New South Wales’ agriculture minister Adam Marshall was quoted by Hindustan Times as saying that Bromadiolone was “actually the strongest mouse poison we can get anywhere on the face of the earth that actually will kill these things within 24 hours".
The controversial order is yet to receive approval from the federal Australian government amid concerns that the poison might end up killing other animals and lifeforms.
Vast tracts of land in Australia’s New South Wales are being threatened by a mouse plague that the state government describes as “absolutely unprecedented." Just how many millions of rodents have infested the agricultural plains across the state is guesswork. This week, photos and videos of thousands of mice scurrying across barns and damaging farms and other properties went viral online.

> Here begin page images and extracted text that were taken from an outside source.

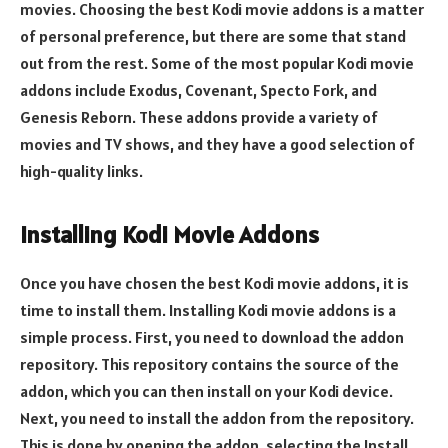
movies. Choosing the best Kodi movie addons is a matter
of personal preference, but there are some that stand
out from the rest. Some of the most popular Kodi movie
addons include Exodus, Covenant, Specto Fork, and
Genesis Reborn. These addons provide a variety of
movies and TV shows, and they have a good selection of
high-quality links.
Installing Kodi Movie Addons
Once you have chosen the best Kodi movie addons, it is
time to install them. Installing Kodi movie addons is a
simple process. First, you need to download the addon
repository. This repository contains the source of the
addon, which you can then install on your Kodi device.
Next, you need to install the addon from the repository.
This is done by opening the addon, selecting the Install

WARNING: GRAPHIC CONTENT – Farmers are struggling as the biggest plague of mice in decades continues to sweep across Australia’s New South Wales https://t.co/LTDpEKnIoy pic.twitter.com/PFf2eqaLTP— Reuters (@Reuters) May 26, 2021
Meanwhile at Chuck E. Cheese…https://t.co/r0ZWlGubyy— 999TheBuzz (@999thebuzz) May 26, 2021
“We’re at a critical point now where if we don’t significantly reduce the number of mice that are in plague proportions by spring, we are facing an absolute economic and social crisis in rural and regional New South Wales,” Agriculture Minister Adam Marshall said this month.
Bruce Barnes said he is taking a gamble by planting crops on his family farm near the central New South Wales town of Bogan Gate.
“We just sow and hope,” he said.
The risk is that the mice will maintain their numbers through the Southern Hemisphere winter and devour the wheat, barley and canola before it can be harvested.
NSW Farmers, the state’s top agricultural association, predicts the plague will wipe more than AU$1 billion ($775 million) from the value of the winter crop.